Collected data:
● ● ● ●

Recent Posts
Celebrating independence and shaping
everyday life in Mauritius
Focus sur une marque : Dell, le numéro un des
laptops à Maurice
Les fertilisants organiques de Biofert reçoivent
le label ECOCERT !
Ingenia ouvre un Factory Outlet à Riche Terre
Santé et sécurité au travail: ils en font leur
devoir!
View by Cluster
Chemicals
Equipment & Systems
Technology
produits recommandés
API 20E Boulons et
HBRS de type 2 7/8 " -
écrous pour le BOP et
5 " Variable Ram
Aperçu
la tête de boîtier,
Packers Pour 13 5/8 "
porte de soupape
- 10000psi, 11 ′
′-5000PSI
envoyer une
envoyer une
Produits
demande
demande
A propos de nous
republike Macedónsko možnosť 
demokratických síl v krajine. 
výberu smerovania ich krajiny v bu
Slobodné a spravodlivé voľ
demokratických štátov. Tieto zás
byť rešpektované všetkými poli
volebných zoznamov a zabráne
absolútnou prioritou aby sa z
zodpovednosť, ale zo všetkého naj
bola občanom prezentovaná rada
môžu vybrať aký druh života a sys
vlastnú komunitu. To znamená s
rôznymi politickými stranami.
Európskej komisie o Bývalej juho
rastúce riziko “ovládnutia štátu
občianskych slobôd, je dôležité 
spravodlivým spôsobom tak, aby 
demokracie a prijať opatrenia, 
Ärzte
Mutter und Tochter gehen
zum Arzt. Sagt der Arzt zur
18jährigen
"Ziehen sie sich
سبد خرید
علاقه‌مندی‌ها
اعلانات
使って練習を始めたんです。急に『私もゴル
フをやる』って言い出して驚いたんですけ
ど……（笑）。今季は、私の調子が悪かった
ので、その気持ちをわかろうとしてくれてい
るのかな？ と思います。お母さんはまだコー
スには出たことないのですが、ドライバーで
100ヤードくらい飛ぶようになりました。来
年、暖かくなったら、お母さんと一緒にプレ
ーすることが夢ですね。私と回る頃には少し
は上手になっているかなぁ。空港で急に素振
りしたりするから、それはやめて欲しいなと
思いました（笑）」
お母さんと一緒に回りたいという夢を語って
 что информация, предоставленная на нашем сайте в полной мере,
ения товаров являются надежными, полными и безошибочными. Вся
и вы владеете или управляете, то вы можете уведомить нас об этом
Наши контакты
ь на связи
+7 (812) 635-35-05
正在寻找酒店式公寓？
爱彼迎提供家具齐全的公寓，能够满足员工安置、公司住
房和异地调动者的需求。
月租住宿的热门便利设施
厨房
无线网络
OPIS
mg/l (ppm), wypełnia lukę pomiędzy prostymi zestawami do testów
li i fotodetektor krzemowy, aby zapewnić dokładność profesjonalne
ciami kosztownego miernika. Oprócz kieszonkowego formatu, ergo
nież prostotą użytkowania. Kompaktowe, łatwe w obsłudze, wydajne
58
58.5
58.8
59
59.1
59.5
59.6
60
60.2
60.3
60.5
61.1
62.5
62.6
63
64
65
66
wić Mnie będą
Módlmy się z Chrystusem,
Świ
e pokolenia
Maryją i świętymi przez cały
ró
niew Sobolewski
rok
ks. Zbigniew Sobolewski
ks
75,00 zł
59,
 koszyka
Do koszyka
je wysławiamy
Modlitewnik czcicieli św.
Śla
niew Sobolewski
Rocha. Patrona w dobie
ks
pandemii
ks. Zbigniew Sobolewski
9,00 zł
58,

● ● ● ●

- _Work to complete_
Return the records in their entirety. Keep every character as it is.

- _Output of the task_
Recent Posts
Celebrating independence and shaping
everyday life in Mauritius
Focus sur une marque : Dell, le numéro un des
laptops à Maurice
Les fertilisants organiques de Biofert reçoivent
le label ECOCERT !
Ingenia ouvre un Factory Outlet à Riche Terre
Santé et sécurité au travail: ils en font leur
devoir!
View by Cluster
Chemicals
Equipment & Systems
Technology
produits recommandés
API 20E Boulons et
HBRS de type 2 7/8 " -
écrous pour le BOP et
5 " Variable Ram
Aperçu
la tête de boîtier,
Packers Pour 13 5/8 "
porte de soupape
- 10000psi, 11 ′
′-5000PSI
envoyer une
envoyer une
Produits
demande
demande
A propos de nous
republike Macedónsko možnosť 
demokratických síl v krajine. 
výberu smerovania ich krajiny v bu
Slobodné a spravodlivé voľ
demokratických štátov. Tieto zás
byť rešpektované všetkými poli
volebných zoznamov a zabráne
absolútnou prioritou aby sa z
zodpovednosť, ale zo všetkého naj
bola občanom prezentovaná rada
môžu vybrať aký druh života a sys
vlastnú komunitu. To znamená s
rôznymi politickými stranami.
Európskej komisie o Bývalej juho
rastúce riziko “ovládnutia štátu
občianskych slobôd, je dôležité 
spravodlivým spôsobom tak, aby 
demokracie a prijať opatrenia, 
Ärzte
Mutter und Tochter gehen
zum Arzt. Sagt der Arzt zur
18jährigen
"Ziehen sie sich
سبد خرید
علاقه‌مندی‌ها
اعلانات
使って練習を始めたんです。急に『私もゴル
フをやる』って言い出して驚いたんですけ
ど……（笑）。今季は、私の調子が悪かった
ので、その気持ちをわかろうとしてくれてい
るのかな？ と思います。お母さんはまだコー
スには出たことないのですが、ドライバーで
100ヤードくらい飛ぶようになりました。来
年、暖かくなったら、お母さんと一緒にプレ
ーすることが夢ですね。私と回る頃には少し
は上手になっているかなぁ。空港で急に素振
りしたりするから、それはやめて欲しいなと
思いました（笑）」
お母さんと一緒に回りたいという夢を語って
 что информация, предоставленная на нашем сайте в полной мере,
ения товаров являются надежными, полными и безошибочными. Вся
и вы владеете или управляете, то вы можете уведомить нас об этом
Наши контакты
ь на связи
+7 (812) 635-35-05
正在寻找酒店式公寓？
爱彼迎提供家具齐全的公寓，能够满足员工安置、公司住
房和异地调动者的需求。
月租住宿的热门便利设施
厨房
无线网络
OPIS
mg/l (ppm), wypełnia lukę pomiędzy prostymi zestawami do testów
li i fotodetektor krzemowy, aby zapewnić dokładność profesjonalne
ciami kosztownego miernika. Oprócz kieszonkowego formatu, ergo
nież prostotą użytkowania. Kompaktowe, łatwe w obsłudze, wydajne
58
58.5
58.8
59
59.1
59.5
59.6
60
60.2
60.3
60.5
61.1
62.5
62.6
63
64
65
66
wić Mnie będą
Módlmy się z Chrystusem,
Świ
e pokolenia
Maryją i świętymi przez cały
ró
niew Sobolewski
rok
ks. Zbigniew Sobolewski
ks
75,00 zł
59,
 koszyka
Do koszyka
je wysławiamy
Modlitewnik czcicieli św.
Śla
niew Sobolewski
Rocha. Patrona w dobie
ks
pandemii
ks. Zbigniew Sobolewski
9,00 zł
58,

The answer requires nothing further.